Guerrilla Violence Kills 58
Khalilzad Accuses Iranians
A suicide bomber detonated his payload outside the major crime unit of the Ministry of the Interior on Thursday, killing 15 policemen and 10 civilians and wounding 35 others.
Then guerrillas blew up a market outside a Shiite mosque, killing 6 and wounding 20, with women and children among the victims.
Six bodies were found in Baghdad, and 8 were found in Fallujah, victims of night-time raids, kidnappings and killings.
There were other bombings of and firefights with Iraqi police in Baghdad that killed several people.
Interior Minister Bayan Jabr announced on Thursday that only a few hundred foreign jihadis (he called them "al-Qaeda") are left in Iraq, down from as many as 2000 in late 2005. The foreign element in the Iraqi guerrilla movement has long been over-estimated.
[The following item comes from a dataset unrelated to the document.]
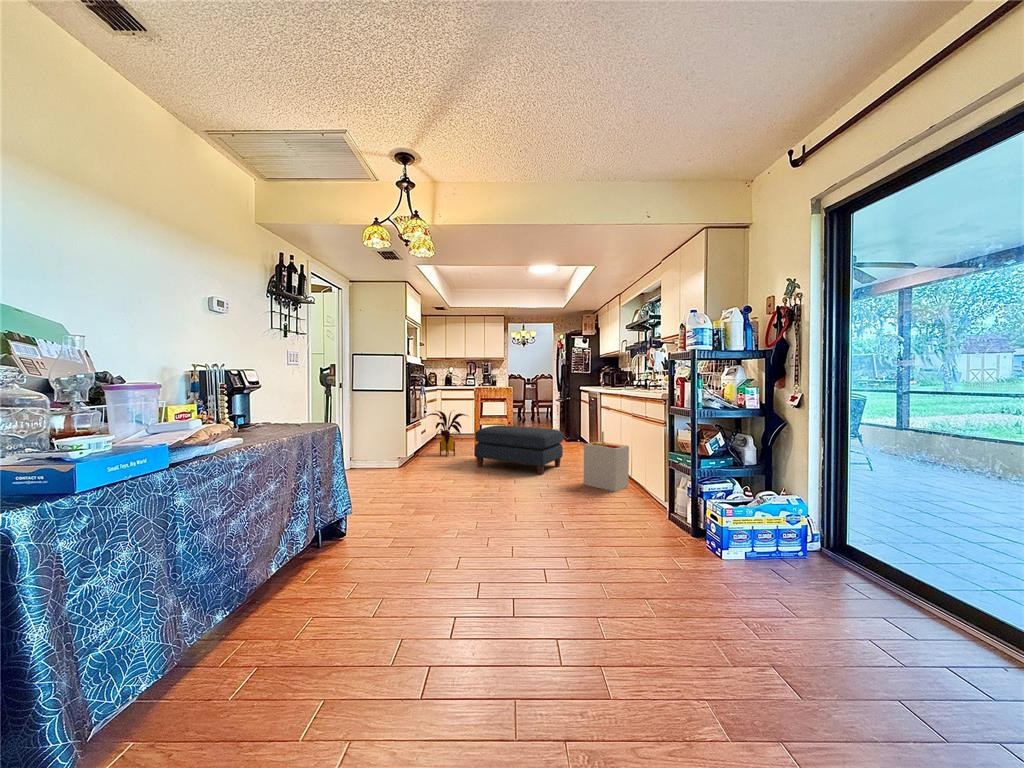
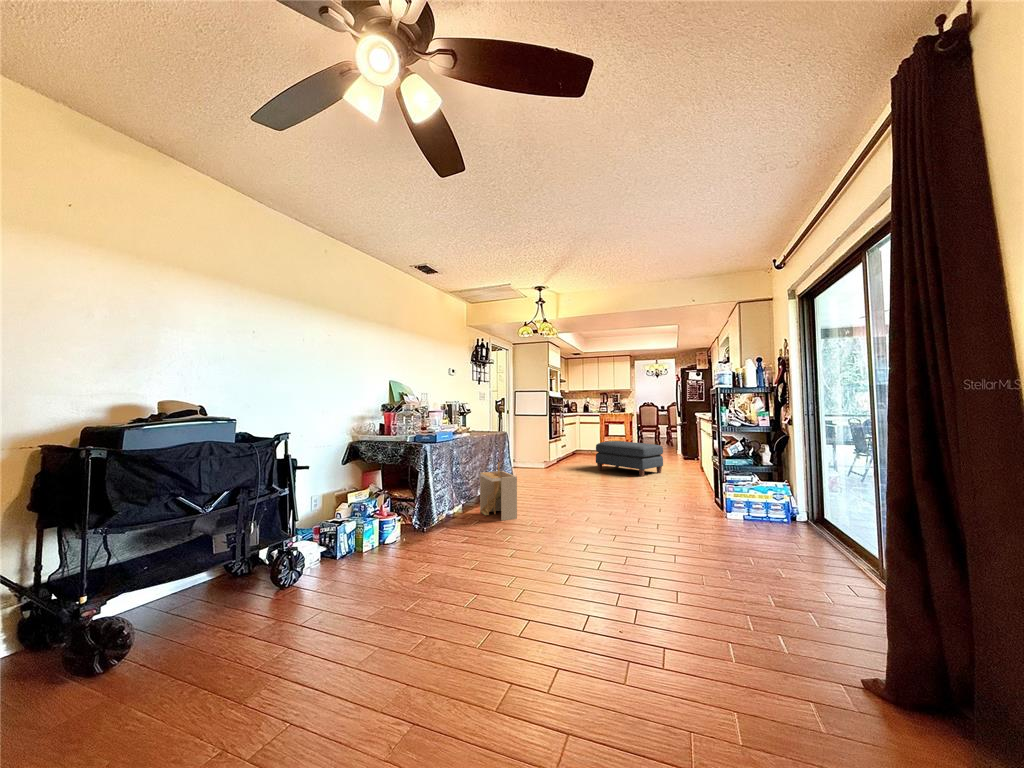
house plant: present [423,411,467,457] -> none [560,430,597,464]
storage bin: present [583,431,629,492] -> present [480,462,517,521]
Most of the violence is committed by Iraqi insurgents.
Thousands of Iraqi families have been internally displaced by sectarian violence or the threat of it.
Iraqi Prime Minister Ibrahim Jaafari called on Thursday for the US and Iran to expedite the holding of joint talks on Iraq. He clearly believes that these bilateral negotiations on the limited subject of Iraq might lead to better US-Iranian relations on other issues, including the nuclear one. He said, ' "I hope the US and Iran will start their meetings and talks as soon as possible and the knot in relations between the two countries would be untied through the negotiations." '
US Ambassador in Baghdad Zalmay Khalilzad accused Iran on Thursday of training and supplying both the Mahdi Army militia of Muqtada al-Sadr and elements of the Sunni Arab guerrilla movement. Neither allegation is plausible in context. Muqtada's men are mostly nativist Iraqi ghetto youth who often do not like Persians. The major force in Iraq trained by the Iranians is the Badr Corps of the Supreme Council for Islamic Revolution in Iraq, a relative American ally. It is bizarre that Khalilzad should tie Iran to the Mahdi militia but not bring up Badr. Then to turn around and say that Iran is helping the Sunni Arab guerrillas who are blowing up Shiite Iraqis is just self-contradictory and wholly implausible.
Worse, I can't see why Khalilzad thinks the Iranians will talk with him while he is badmouthing them.
Al-Hayat reports that [Ar.] Adnan Dulaimi of the (Sunni fundamentalist) Iraqi Accord Front has pushed the dissolution of Shiite militias as a key issue in his negotiations with the (Shiite fundamentalist) United Iraqi Alliance on the formation of a national unity government. He says that American information suggests that entire units of the Interior Ministry are composed of militias. He said that the Americans have a responsibility to shut down the militias.
In response, Sadrist leader Amir al-Husayni said that the existence of the Mahdi Army militia is tied to the issue of the terrorist groups."
Abdul Karim Muhammadawi, an old-time fighter against Saddam, warned that the existence of such organized militias is paving the way to civil war.